More People Have Died From Taking Selfies Than From Shark Attacks This Year, So Perhaps You Should Fear Your Smartphone More Than Jaws

Do you have a fear of sharks? If so, it's time for a reality check, because it's somewhat unlikely you'll die from a shark attack. In fact, more people have died from taking selfies than they have from shark attacks this year, so maybe it's time to stop worrying about Jaws and start worrying about your smartphone. Uh... yikes.

According to Mashable, 12 people have died from selfie-related incidents so far in 2015, while only eight have had their lives claimed by sharks. It sounds kind of funny at first glance, but it's really not; first off, we're talking about actual people here, and second, it demontrates that we actually should probably be reevaluating our selfie-happy culture.

Let's take a look at how these death-by-selfie incidents occurred. Of those 12 selfie casualties, four — that is, 33 percent — were due to falling, making it the most prevalent cause of selfi-related death. The most recent of these incidents happened when a 66-year-old Japanese tourist named Hideto Ueda fell down a flight of stairs while trying to take a selfie at the Taj Mahal in India. He unfortunately hit his head during the fall and was unable to recover.

The second leading cause of selfie-related deaths is due to being struck by trains. These incidents come with a few variations; some victims recieved their injuries trying to take a selfie with a train, while others recieved theirs trying to take a selfie while standing on train tracks.

The culture of selfies seems to be overtaking, well, every culture; however, more and more monuments and tourist attractions are also banning selfie-taking due to safety concerns. It is no longer permitted to take selfies at the running of the bulls; selfie-related injuries have caused parks to close; and selfie sticks have been barred at an increasing number of landmarks and theme parks, including The Palace Museum in Beijing, Lollapalooza, and even Disney World.

The problem has actually been addressed by Russian officials, who created a brochure to warn against the possibly dangerous effects of selfie taking, after several deaths happened in the country due to people taking selfies in dangerous conditions.“Unfortunately we have noted recently that the number of accidents caused by lovers of self-photography is constantly increasing,” Yelena Alexeyeva, an aide to the interior minister of Russia, told the Guardian. “Since the beginning of the year we are talking about some hundred cases of injuries for sure," he added.

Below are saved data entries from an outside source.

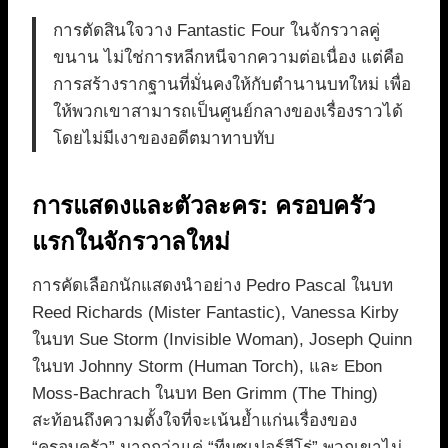
การตัดสินใจวาง Fantastic Four ในจักรวาลคู่
ขนาน ไม่ใช่การหลีกหนีจากความต่อเนื่อง แต่คือ
การสร้างรากฐานที่มั่นคงให้กับตำนานบทใหม่ เพื่อ
ให้พวกเขาสามารถเป็นศูนย์กลางของเรื่องราวได้
โดยไม่มีเงาของอดีตมาทาบทับ
การแสดงและตัวละคร: ครอบครัว
แรกในจักรวาลใหม่
การคัดเลือกนักแสดงนำอย่าง Pedro Pascal ในบท
Reed Richards (Mister Fantastic), Vanessa Kirby
ในบท Sue Storm (Invisible Woman), Joseph Quinn
ในบท Johnny Storm (Human Torch), และ Ebon
Moss-Bachrach ในบท Ben Grimm (The Thing)
สะท้อนถึงความตั้งใจที่จะเน้นย้ำแก่นเรื่องของ
“ครอบครัว” มากกว่าแค่ “ทีมซูเปอร์ฮีโร่” พวกเขาไม่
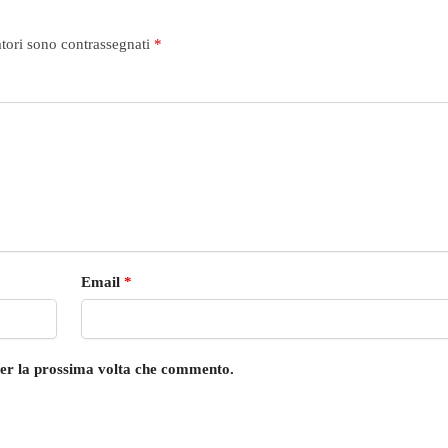
atori sono contrassegnati
*
Email
*
 per la prossima volta che commento.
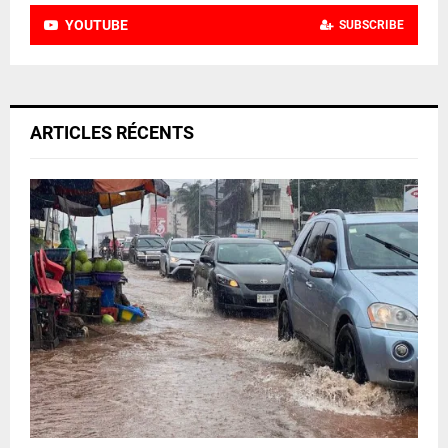
YOUTUBE
SUBSCRIBE
ARTICLES RÉCENTS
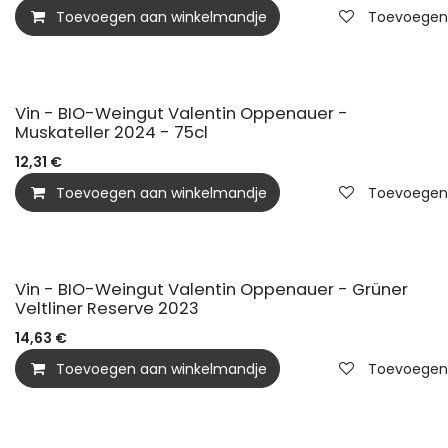
Toevoegen aan winkelmandje
Toevoegen a
BIO
Vin - BIO-Weingut Valentin Oppenauer -
Muskateller 2024 - 75cl
12,31
€
Toevoegen aan winkelmandje
Toevoegen a
BIO
Vin - BIO-Weingut Valentin Oppenauer - Grüner
Veltliner Reserve 2023
14,63
€
Toevoegen aan winkelmandje
Toevoegen a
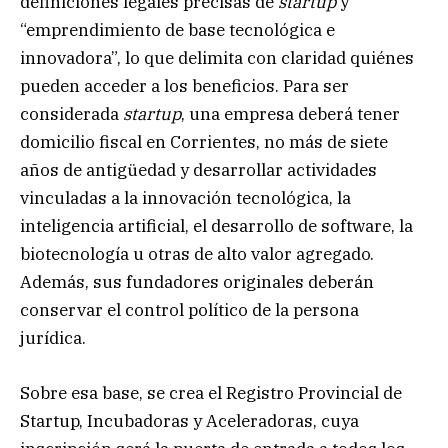
definiciones legales precisas de
startup
y
“emprendimiento de base tecnológica e
innovadora”, lo que delimita con claridad quiénes
pueden acceder a los beneficios. Para ser
considerada
startup
, una empresa deberá tener
domicilio fiscal en Corrientes, no más de siete
años de antigüedad y desarrollar actividades
vinculadas a la innovación tecnológica, la
inteligencia artificial, el desarrollo de software, la
biotecnología u otras de alto valor agregado.
Además, sus fundadores originales deberán
conservar el control político de la persona
jurídica.
Sobre esa base, se crea el Registro Provincial de
Startup, Incubadoras y Aceleradoras, cuya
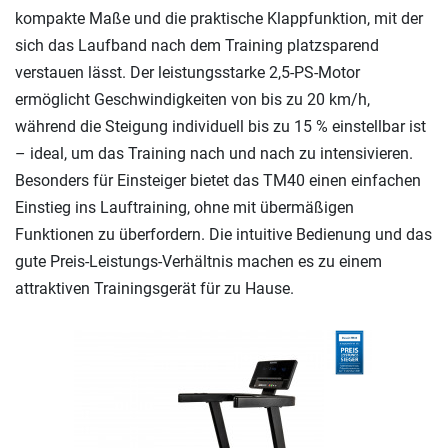
kompakte Maße und die praktische Klappfunktion, mit der
sich das Laufband nach dem Training platzsparend
verstauen lässt. Der leistungsstarke 2,5-PS-Motor
ermöglicht Geschwindigkeiten von bis zu 20 km/h,
während die Steigung individuell bis zu 15 % einstellbar ist
– ideal, um das Training nach und nach zu intensivieren.
Besonders für Einsteiger bietet das TM40 einen einfachen
Einstieg ins Lauftraining, ohne mit übermäßigen
Funktionen zu überfordern. Die intuitive Bedienung und das
gute Preis-Leistungs-Verhältnis machen es zu einem
attraktiven Trainingsgerät für zu Hause.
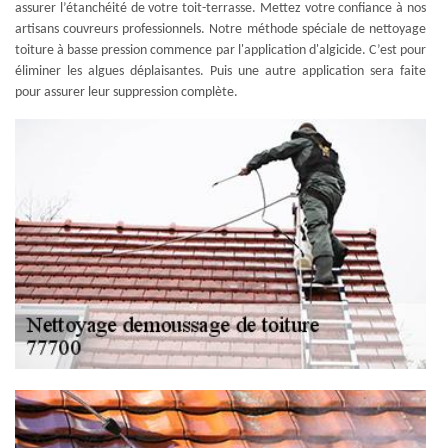
assurer l’étanchéité de votre toit-terrasse. Mettez votre confiance à nos
artisans couvreurs professionnels. Notre méthode spéciale de nettoyage
toiture à basse pression commence par l'application d'algicide. C’est pour
éliminer les algues déplaisantes. Puis une autre application sera faite
pour assurer leur suppression complète.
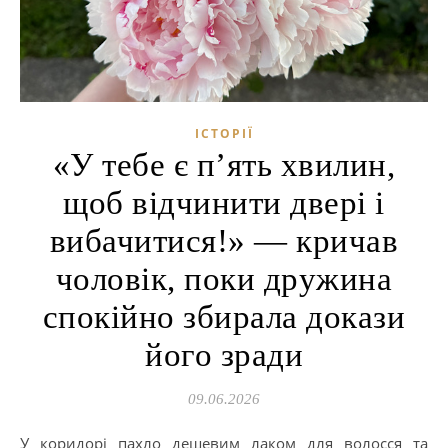
ІСТОРІЇ
«У тебе є п’ять хвилин,
щоб відчинити двері і
вибачитися!» — кричав
чоловік, поки дружина
спокійно збирала докази
його зради
09.06.2026
У коридорі пахло дешевим лаком для волосся та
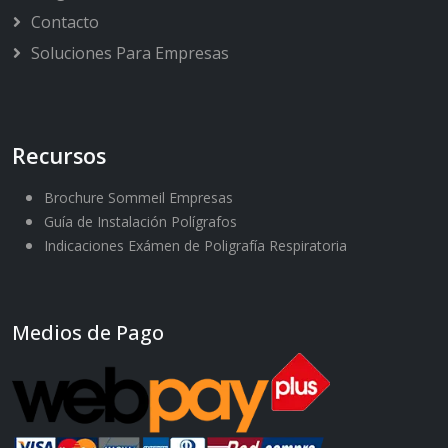
Contacto
Soluciones Para Empresas
Recursos
Brochure Sommeil Empresas
Guía de Instalación Polígrafos
Indicaciones Exámen de Poligrafía Respiratoria
Medios de Pago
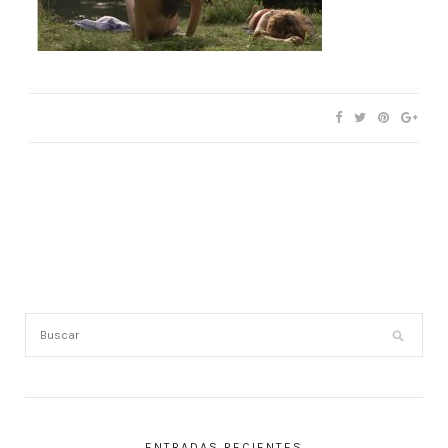
ENTRADAS RECIENTES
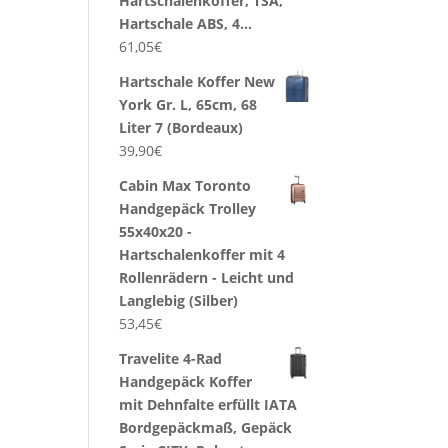
Hartschalenkoffer, TSA,
Hartschale ABS, 4…
61,05
€
Hartschale Koffer New
York Gr. L, 65cm, 68
Liter 7 (Bordeaux)
39,90
€
Cabin Max Toronto
Handgepäck Trolley
55x40x20 -
Hartschalenkoffer mit 4
Rollenrädern - Leicht und
Langlebig (Silber)
53,45
€
Travelite 4-Rad
Handgepäck Koffer
mit Dehnfalte erfüllt IATA
Bordgepäckmaß, Gepäck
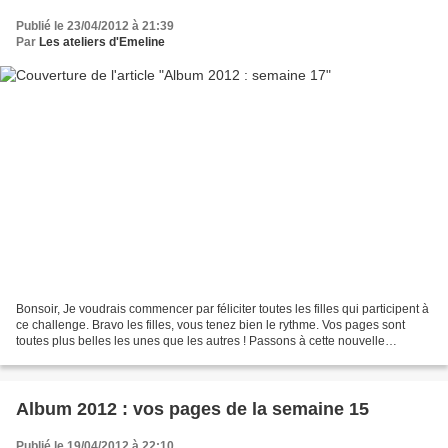
Publié le 23/04/2012 à 21:39
Par
Les ateliers d'Emeline
Bonsoir, Je voudrais commencer par féliciter toutes les filles qui participent à
ce challenge. Bravo les filles, vous tenez bien le rythme. Vos pages sont
toutes plus belles les unes que les autres ! Passons à cette nouvelle
semaine. Comme vous l'avez...
Album 2012 : vos pages de la semaine 15
Publié le 19/04/2012 à 22:10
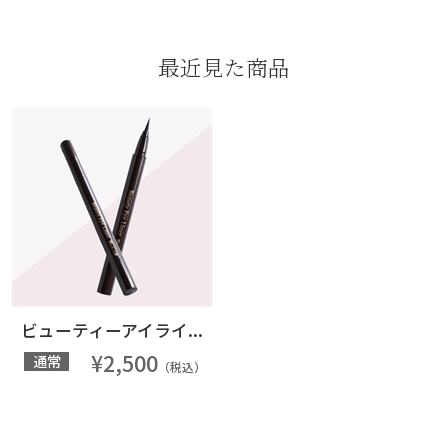
最近見た商品
ビューティーアイライ...
¥2,500
通常
（税込）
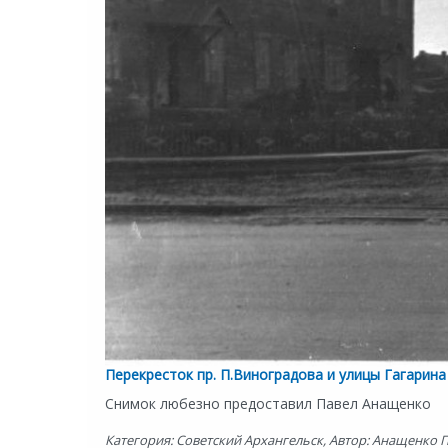
Перекресток пр. П.Виноградова и улицы Гагарина 
Снимок любезно предоставил Павел Анащенко
Категория: Советский Архангельск, Автор: Анащенко Па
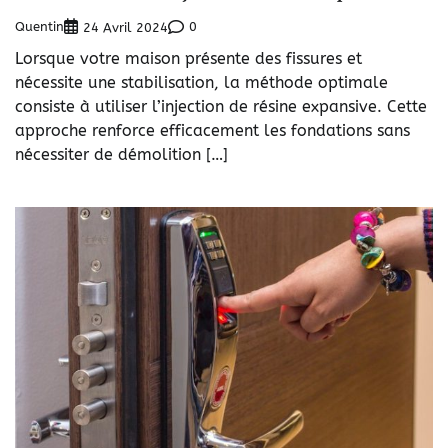
Quentin
0
24 Avril 2024
Lorsque votre maison présente des fissures et
nécessite une stabilisation, la méthode optimale
consiste à utiliser l’injection de résine expansive. Cette
approche renforce efficacement les fondations sans
nécessiter de démolition […]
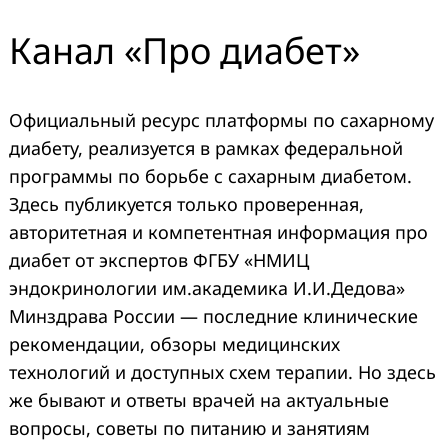
Канал «Про диабет»
Официальный ресурс платформы по сахарному
диабету, реализуется в рамках федеральной
программы по борьбе с сахарным диабетом.
Здесь публикуется только проверенная,
авторитетная и компетентная информация про
диабет от экспертов ФГБУ «НМИЦ
эндокринологии им.академика И.И.Дедова»
Минздрава России — последние клинические
рекомендации, обзоры медицинских
технологий и доступных схем терапии. Но здесь
же бывают и ответы врачей на актуальные
вопросы, советы по питанию и занятиям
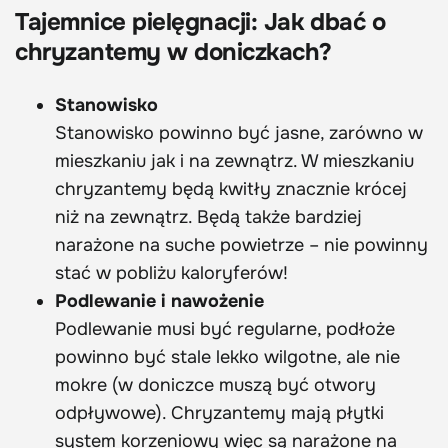
Tajemnice pielęgnacji: Jak dbać o
chryzantemy w doniczkach?
Stanowisko
Stanowisko powinno być jasne, zarówno w
mieszkaniu jak i na zewnątrz. W mieszkaniu
chryzantemy będą kwitły znacznie krócej
niż na zewnątrz. Będą także bardziej
narażone na suche powietrze – nie powinny
stać w pobliżu kaloryferów!
Podlewanie i nawożenie
Podlewanie musi być regularne, podłoże
powinno być stale lekko wilgotne, ale nie
mokre (w doniczce muszą być otwory
odpływowe). Chryzantemy mają płytki
system korzeniowy więc są narażone na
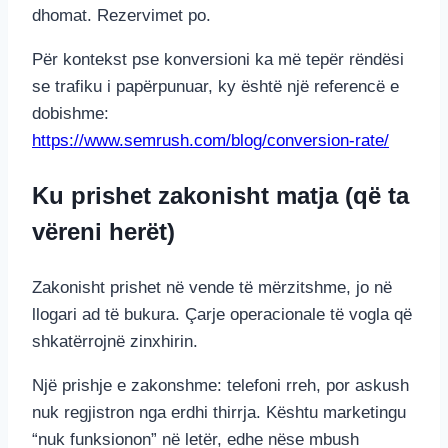
dhomat. Rezervimet po.
Për kontekst pse konversioni ka më tepër rëndësi
se trafiku i papërpunuar, ky është një referencë e
dobishme:
https://www.semrush.com/blog/conversion-rate/
Ku prishet zakonisht matja (që ta
vëreni herët)
Zakonisht prishet në vende të mërzitshme, jo në
llogari ad të bukura. Çarje operacionale të vogla që
shkatërrojnë zinxhirin.
Një prishje e zakonshme: telefoni rreh, por askush
nuk regjistron nga erdhi thirrja. Kështu marketingu
“nuk funksionon” në letër, edhe nëse mbush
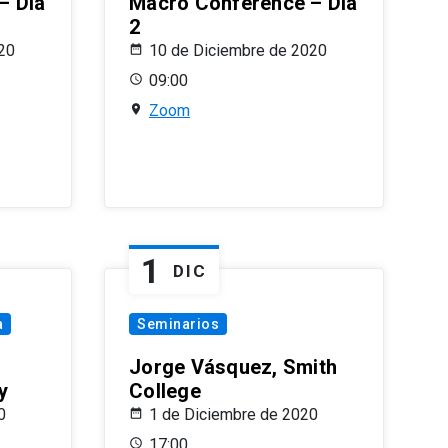
– Día
Macro Conference – Día
2
20
10 de Diciembre de 2020
09:00
Zoom
1
DIC
a
Seminarios
Jorge Vásquez, Smith
y
College
0
1 de Diciembre de 2020
17:00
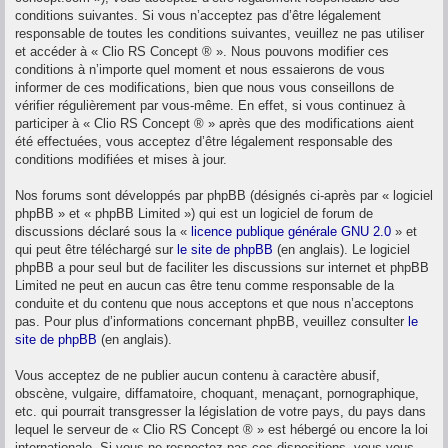
conditions suivantes. Si vous n’acceptez pas d’être légalement
responsable de toutes les conditions suivantes, veuillez ne pas utiliser
et accéder à « Clio RS Concept ® ». Nous pouvons modifier ces
conditions à n’importe quel moment et nous essaierons de vous
informer de ces modifications, bien que nous vous conseillons de
vérifier régulièrement par vous-même. En effet, si vous continuez à
participer à « Clio RS Concept ® » après que des modifications aient
été effectuées, vous acceptez d’être légalement responsable des
conditions modifiées et mises à jour.
Nos forums sont développés par phpBB (désignés ci-après par « logiciel
phpBB » et « phpBB Limited ») qui est un logiciel de forum de
discussions déclaré sous la «
licence publique générale GNU 2.0
» et
qui peut être téléchargé sur
le site de phpBB
(en anglais). Le logiciel
phpBB a pour seul but de faciliter les discussions sur internet et phpBB
Limited ne peut en aucun cas être tenu comme responsable de la
conduite et du contenu que nous acceptons et que nous n’acceptons
pas. Pour plus d’informations concernant phpBB, veuillez consulter
le
site de phpBB
(en anglais).
Vous acceptez de ne publier aucun contenu à caractère abusif,
obscène, vulgaire, diffamatoire, choquant, menaçant, pornographique,
etc. qui pourrait transgresser la législation de votre pays, du pays dans
lequel le serveur de « Clio RS Concept ® » est hébergé ou encore la loi
internationale. Si vous ne respectez pas ces dispositions, vous vous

Let's all consider this our cue to cool it with the selfie-taking, shall we? At the end of the day, just use common sense when taking selfies. If you're having a picnic with your besties on a lovely autumn day? That's a great time to take a selfie. If you're having a picnic with your besties on a lovely autumn day with a cliff right behind you? That's not a great time to take a selfie. Just use caution — because no matter how cool that picture might be, it's not worth your life.